» **Problem details**
Using the listing, copy each whole line that features "planes".

» **Material provided**
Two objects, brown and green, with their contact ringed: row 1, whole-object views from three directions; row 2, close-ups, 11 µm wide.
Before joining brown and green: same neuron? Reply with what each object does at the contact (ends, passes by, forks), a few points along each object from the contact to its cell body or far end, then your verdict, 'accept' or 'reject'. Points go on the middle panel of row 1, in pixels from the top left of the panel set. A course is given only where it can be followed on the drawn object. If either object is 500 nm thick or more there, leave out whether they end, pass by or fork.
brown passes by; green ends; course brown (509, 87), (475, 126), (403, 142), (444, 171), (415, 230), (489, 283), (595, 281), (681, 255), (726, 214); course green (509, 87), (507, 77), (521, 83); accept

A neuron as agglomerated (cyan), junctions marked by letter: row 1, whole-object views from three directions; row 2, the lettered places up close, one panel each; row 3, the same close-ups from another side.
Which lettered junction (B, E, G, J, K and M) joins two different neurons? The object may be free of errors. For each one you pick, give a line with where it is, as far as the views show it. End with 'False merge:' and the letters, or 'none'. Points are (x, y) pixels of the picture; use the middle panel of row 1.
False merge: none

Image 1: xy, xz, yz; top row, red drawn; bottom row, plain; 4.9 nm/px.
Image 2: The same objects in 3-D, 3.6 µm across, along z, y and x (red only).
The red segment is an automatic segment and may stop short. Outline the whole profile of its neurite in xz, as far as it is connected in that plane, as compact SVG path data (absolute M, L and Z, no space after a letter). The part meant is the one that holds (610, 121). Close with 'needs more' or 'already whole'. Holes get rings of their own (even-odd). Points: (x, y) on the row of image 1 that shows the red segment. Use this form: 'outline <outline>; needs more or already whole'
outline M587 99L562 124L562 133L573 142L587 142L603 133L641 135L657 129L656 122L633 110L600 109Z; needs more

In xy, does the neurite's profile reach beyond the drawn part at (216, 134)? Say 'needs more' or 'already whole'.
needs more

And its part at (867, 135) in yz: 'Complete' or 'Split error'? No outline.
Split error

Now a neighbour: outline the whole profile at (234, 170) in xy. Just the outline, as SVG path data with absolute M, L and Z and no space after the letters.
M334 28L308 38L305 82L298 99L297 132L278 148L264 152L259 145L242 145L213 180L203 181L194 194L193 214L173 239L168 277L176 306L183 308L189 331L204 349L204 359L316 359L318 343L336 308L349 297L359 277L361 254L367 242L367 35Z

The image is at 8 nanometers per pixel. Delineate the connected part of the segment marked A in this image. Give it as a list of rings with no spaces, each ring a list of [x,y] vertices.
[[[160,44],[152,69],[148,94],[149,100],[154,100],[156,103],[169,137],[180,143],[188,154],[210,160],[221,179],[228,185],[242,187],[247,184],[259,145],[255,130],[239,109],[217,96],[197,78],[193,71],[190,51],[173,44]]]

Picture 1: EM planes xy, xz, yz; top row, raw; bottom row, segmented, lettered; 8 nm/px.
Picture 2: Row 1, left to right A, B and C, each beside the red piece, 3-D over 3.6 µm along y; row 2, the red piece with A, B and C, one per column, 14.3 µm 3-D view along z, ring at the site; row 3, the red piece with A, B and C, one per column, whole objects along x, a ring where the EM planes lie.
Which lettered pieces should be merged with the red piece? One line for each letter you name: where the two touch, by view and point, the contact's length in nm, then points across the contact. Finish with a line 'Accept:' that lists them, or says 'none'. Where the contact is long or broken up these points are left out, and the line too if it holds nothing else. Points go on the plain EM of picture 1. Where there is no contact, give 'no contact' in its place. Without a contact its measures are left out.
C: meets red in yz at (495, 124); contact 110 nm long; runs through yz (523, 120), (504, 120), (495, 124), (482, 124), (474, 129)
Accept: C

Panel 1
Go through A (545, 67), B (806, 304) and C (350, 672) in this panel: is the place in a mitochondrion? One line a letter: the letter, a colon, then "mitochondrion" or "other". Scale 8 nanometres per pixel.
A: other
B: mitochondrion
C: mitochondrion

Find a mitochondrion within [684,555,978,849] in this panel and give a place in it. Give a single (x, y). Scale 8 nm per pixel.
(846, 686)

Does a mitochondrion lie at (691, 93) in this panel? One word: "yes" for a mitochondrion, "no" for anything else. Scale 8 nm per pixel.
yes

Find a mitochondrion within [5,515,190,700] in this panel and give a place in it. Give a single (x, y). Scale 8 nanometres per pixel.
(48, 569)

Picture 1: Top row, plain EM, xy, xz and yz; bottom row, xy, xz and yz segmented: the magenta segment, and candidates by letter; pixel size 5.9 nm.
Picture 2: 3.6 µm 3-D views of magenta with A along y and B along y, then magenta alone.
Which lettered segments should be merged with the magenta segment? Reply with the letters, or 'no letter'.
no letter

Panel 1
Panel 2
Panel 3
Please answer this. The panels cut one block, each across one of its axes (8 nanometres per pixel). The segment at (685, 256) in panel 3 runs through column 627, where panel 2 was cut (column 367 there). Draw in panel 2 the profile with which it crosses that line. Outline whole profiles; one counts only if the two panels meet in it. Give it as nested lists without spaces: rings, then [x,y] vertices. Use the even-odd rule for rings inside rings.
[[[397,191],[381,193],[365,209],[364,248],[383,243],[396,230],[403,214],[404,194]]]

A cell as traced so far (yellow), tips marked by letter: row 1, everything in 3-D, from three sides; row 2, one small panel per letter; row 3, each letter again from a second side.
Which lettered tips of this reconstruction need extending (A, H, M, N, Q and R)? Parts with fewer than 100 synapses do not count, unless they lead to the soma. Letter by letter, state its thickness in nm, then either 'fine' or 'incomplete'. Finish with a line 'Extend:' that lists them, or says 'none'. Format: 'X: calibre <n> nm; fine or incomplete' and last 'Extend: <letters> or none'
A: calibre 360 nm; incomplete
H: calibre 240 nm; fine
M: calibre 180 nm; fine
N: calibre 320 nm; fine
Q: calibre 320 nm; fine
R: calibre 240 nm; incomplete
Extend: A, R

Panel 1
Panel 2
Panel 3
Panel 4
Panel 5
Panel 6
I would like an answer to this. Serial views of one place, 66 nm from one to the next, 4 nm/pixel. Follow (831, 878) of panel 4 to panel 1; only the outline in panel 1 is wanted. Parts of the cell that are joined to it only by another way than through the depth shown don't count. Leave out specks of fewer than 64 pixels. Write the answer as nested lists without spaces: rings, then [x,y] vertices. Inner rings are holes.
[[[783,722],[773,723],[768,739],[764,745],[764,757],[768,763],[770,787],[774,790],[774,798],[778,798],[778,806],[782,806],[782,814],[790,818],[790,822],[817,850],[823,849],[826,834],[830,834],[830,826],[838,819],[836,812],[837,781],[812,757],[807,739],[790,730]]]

» **Output of the task**
Picture 1: EM planes xy, xz, yz; top row, raw; bottom row, segmented, lettered; 8 nm/px.
Picture 2: Row 1, left to right A, B and C, each beside the red piece, 3-D over 3.6 µm along y; row 2, the red piece with A, B and C, one per column, 14.3 µm 3-D view along z, ring at the site; row 3, the red piece with A, B and C, one per column, whole objects along x, a ring where the EM planes lie.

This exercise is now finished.